Приведённый отрывок.
______________________________

Испытания новой техники проводились над Ладожским озером. Имевшиеся в наличии корабли и суда выходили в заранее определенные для них места. Моей же задачей было отыскать их, используя бортовую РЛС. Поскольку существовала вероятность встречи с вражескими «охотниками», меня прикрывали наши истребители.
Честно признаться, работала «Гнейс-5» хоть и лучше своей предшественницы, но не намного. Порой она напрочь отказывалась замечать корабль, который я уже несколько минут наблюдал своими глазами. Другой особенностью работы этой РЛС, оставшейся ей в наследство от «двойки», была все та же невозможность отличить морскую цель от воздушной…
…Несколько месяцев спустя, когда я уже летал на самолете, оборудованном «Гнейс-5», со мной произошла довольно интересная история. В мирное время ее легко можно было бы назвать забавной, но тогда, в 44-м, смеяться над ней совершенно не хотелось.
Очередной крейсерский полет грозил окончиться неудачей. Хоть и рваная, но достаточно плотная облачность, ватным одеялом скрывавшая балтийские воды, никак не давала возможности обнаружить хоть что-нибудь, достойное атаки.
– Как там твой ящик, – спрашиваю стрелка-радиста, когда мы вышли в район Либавы, – молчит?
– Ничего, командир, – разочарованно отвечает он.
Ну что же, на нет и суда нет. Но несколько минут спустя в наушниках раздается радостный крик:
– Есть! Есть кораблик! Давай, командир, доворачивай вправо! Хорошо… Еще немного… – руководит он моими действиями. – Отлично! Цель прямо по курсу!
Охваченный охотничьим азартом, вглядываюсь в каждый мало-мальски заметный просвет в облаках. На этот раз погода как будто решила подыграть мне, довольно быстро разгоняя серую вату, клубившуюся на моем пути, открывая взору все большие и большие участки морской поверхности. Но цели на них обнаружить пока не удается.

______________________________

Список заданий.
a: Над каким водоемом, согласно приведённому отрывку, проводились испытания новой техники?
b: Перепишите дословно фрагмент приведённого отрывка, начиная со слов «Ну что же, на» и заканчивая словами «прямо по курсу!».
c: Поясните, опираясь на приведённый отрывок, почему во время испытаний над Ладожским озером рассказчика прикрывали истребители.

______________________________

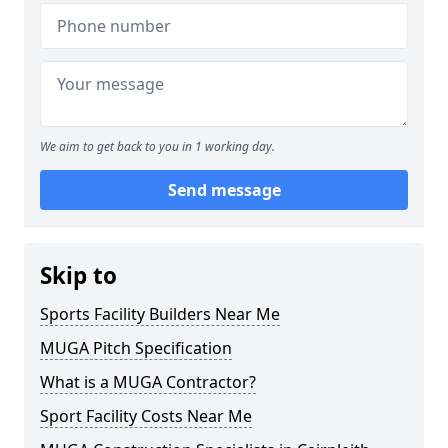
We aim to get back to you in 1 working day.
Send message
Skip to
Sports Facility Builders Near Me
MUGA Pitch Specification
What is a MUGA Contractor?
Sport Facility Costs Near Me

______________________________

Список решений.
a: Над Ладожским озером.

b:
Ну что же, на нет и суда нет. Но несколько минут спустя в наушниках раздается радостный крик:
– Есть! Есть кораблик! Давай, командир, доворачивай вправо! Хорошо… Еще немного… – руководит он моими действиями. – Отлично! Цель прямо по курсу!

c: Рассказчика прикрывали истребители, поскольку существовала вероятность встречи с вражескими «охотниками».